L’avocate poursuit et l’interroge : « C’est quoi un martyr ? » Abdelkader Merah : « Il y a plusieurs définitions ». « Et Mohamed Merah, il est mort en martyr ? », tente Me Cechman. Réponse : « Ha ça, je ne sais pas… ». Vient ensuite la lecture du récit exalté d’un rêve d’Abdelkader raconté à sa mère. Dans ses songes, l’accusé a vu son frère au paradis, entouré de vierges : « Il était beau, si beau ! », décrira-t-il au parloir.

- « Vous pensez que votre petit frère est au paradis ? », demande Laurence Cechman

- « J’espère tous les jours que mon petit frère est au paradis, oui. »

Dans la salle, les parties civiles s’étranglent. Les mères d’Imad Ibn Ziaten et Abel Chennouf, militaires victimes de Merah, échangent un regard atterré, dodelinent de la tête, dépitées.

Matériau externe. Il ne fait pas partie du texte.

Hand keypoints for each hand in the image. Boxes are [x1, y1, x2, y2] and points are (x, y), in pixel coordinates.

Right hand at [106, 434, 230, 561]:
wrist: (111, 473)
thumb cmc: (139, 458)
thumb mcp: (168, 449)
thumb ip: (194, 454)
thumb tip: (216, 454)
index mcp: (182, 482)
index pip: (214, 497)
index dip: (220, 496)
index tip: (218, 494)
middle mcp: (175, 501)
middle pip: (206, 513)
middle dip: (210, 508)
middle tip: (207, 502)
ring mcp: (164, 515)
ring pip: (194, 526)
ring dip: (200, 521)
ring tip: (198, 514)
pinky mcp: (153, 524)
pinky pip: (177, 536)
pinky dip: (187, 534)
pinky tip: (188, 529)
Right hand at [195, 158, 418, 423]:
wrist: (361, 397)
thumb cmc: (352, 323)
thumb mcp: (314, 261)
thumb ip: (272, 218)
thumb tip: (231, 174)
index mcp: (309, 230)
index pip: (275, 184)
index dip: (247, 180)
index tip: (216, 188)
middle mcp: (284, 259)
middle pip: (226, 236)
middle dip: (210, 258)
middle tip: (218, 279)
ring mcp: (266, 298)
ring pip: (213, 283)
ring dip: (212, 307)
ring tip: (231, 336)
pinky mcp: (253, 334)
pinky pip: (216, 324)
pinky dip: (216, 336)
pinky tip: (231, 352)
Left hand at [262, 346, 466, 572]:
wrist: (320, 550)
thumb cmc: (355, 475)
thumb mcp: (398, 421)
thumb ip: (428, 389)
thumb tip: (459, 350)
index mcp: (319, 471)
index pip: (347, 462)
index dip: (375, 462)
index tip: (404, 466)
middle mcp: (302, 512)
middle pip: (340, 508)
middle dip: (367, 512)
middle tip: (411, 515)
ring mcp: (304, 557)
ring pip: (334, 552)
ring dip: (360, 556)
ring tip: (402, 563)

Le temps semble s’étirer, les mêmes questions reviennent en boucle. Dernière à interroger l’accusé, la défense a dénoncé une « accusation idéologique en ricochet » : « On tente de prouver que ce serait vous le relais entre ce que pense Mohamed et le contenu de ce que vous lisez (…) mais ce n’est pas parce qu’on lit qu’on adhère ! ».

L’audience doit se poursuivre lundi et jusqu’au 3 novembre.